捷克共和国的两个癫痫中心进行了一项横断面研究,将 22 名耐药性患者和 4 名药物依赖性患者与 9 名对照进行比较。我们分析了包含白细胞介素 (IL)-6、IL-8、IL-10、IL-18、CXCL10/IP-10、单核细胞趋化蛋白 1 (CCL2/MCP-1)、B 淋巴细胞趋化因子 (BLC)、肿瘤坏死因子-α (TNF-α)和趋化因子 (C-X3-C 基序)配体 1 ( fractalkine/CXC3CL1) 的 ProcartaPlex™ 9-Plex 免疫分析试剂盒,以同时确定其在脑脊液 (CSF) 和血浆中的变化。

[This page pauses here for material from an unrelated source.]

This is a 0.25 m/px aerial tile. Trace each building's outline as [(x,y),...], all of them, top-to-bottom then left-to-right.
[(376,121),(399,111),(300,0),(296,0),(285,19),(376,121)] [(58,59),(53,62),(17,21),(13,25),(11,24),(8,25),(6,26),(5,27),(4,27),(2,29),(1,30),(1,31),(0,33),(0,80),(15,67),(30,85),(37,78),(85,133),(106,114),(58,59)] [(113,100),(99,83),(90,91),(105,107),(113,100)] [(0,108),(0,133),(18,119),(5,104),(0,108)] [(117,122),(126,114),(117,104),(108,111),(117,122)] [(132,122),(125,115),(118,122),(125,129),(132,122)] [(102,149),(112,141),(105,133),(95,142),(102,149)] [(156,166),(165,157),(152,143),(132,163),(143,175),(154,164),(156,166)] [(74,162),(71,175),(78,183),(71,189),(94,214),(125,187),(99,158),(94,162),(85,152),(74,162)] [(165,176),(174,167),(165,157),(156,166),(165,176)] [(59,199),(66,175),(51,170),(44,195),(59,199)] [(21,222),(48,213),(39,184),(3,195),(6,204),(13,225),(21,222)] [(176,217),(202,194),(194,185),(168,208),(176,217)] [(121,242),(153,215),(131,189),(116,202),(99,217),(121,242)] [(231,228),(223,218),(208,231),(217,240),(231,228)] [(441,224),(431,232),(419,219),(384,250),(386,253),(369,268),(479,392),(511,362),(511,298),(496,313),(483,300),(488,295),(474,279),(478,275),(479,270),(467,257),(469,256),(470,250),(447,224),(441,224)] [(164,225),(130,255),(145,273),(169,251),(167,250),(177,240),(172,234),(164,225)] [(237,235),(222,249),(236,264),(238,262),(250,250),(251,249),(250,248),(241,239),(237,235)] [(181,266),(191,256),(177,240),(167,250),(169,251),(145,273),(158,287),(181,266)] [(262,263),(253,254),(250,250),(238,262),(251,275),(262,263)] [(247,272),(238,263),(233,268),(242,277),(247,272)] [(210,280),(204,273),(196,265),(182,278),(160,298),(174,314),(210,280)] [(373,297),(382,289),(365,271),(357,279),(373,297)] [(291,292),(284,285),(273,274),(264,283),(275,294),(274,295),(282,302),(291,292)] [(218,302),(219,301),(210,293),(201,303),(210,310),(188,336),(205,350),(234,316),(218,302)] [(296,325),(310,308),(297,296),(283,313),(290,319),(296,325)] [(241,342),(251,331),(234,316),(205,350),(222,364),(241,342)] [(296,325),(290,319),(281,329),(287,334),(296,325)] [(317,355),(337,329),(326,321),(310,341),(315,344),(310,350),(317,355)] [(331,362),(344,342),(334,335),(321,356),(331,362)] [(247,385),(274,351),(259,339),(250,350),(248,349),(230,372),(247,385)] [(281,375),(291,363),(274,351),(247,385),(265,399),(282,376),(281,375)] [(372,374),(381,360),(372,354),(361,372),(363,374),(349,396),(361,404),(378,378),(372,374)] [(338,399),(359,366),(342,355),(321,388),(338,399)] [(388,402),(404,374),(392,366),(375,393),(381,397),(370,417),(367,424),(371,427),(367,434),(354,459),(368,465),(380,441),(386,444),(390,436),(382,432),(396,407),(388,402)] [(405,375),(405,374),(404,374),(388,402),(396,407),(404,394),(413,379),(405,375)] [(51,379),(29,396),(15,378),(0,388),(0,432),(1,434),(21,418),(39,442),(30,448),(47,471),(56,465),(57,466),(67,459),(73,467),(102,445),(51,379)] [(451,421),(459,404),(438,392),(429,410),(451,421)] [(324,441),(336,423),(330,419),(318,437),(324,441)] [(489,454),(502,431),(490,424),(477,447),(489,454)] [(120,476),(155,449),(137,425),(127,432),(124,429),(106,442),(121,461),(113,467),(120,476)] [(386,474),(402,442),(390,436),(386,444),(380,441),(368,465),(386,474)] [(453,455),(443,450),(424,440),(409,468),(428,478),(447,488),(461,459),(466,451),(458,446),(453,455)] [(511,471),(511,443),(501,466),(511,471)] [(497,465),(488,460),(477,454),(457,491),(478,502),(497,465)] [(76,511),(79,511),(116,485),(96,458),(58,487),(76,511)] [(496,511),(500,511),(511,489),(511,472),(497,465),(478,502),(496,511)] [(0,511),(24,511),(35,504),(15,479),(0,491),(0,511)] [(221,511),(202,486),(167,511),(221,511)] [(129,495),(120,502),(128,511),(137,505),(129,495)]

与对照组相比,对 21 对耐药性患者的 CSF 和血浆样本进行分析显示,CSF(p < 0.000512)和血浆(p < 0.00.017)中的 CCL2/MCP-1 显著升高。与对照组相比,耐药性患者的血浆中 fractalkine/CXC3CL1 水平更高(p < 0.0704),并且我们确定 CSF IL-8 水平呈上升趋势(p < 0.08)。药物依赖性患者与对照组之间在 CSF 和血浆水平均无显着差异。
耐药性癫痫患者 CSF 和血浆中 CCL2/MCP-1 升高,CSF 中 fractalkine/CXC3CL1 水平升高,CSF 中 IL-8 呈上升趋势,表明这些细胞因子可能是癫痫发生和耐药性的潜在生物标志物。CCL2/MCP-1 在血浆中被检测到;这种评估可以在没有脊髓穿刺的侵入性的情况下在临床实践中轻松完成。然而,由于癫痫中的神经炎症复杂,需要进一步的研究来证实我们的发现。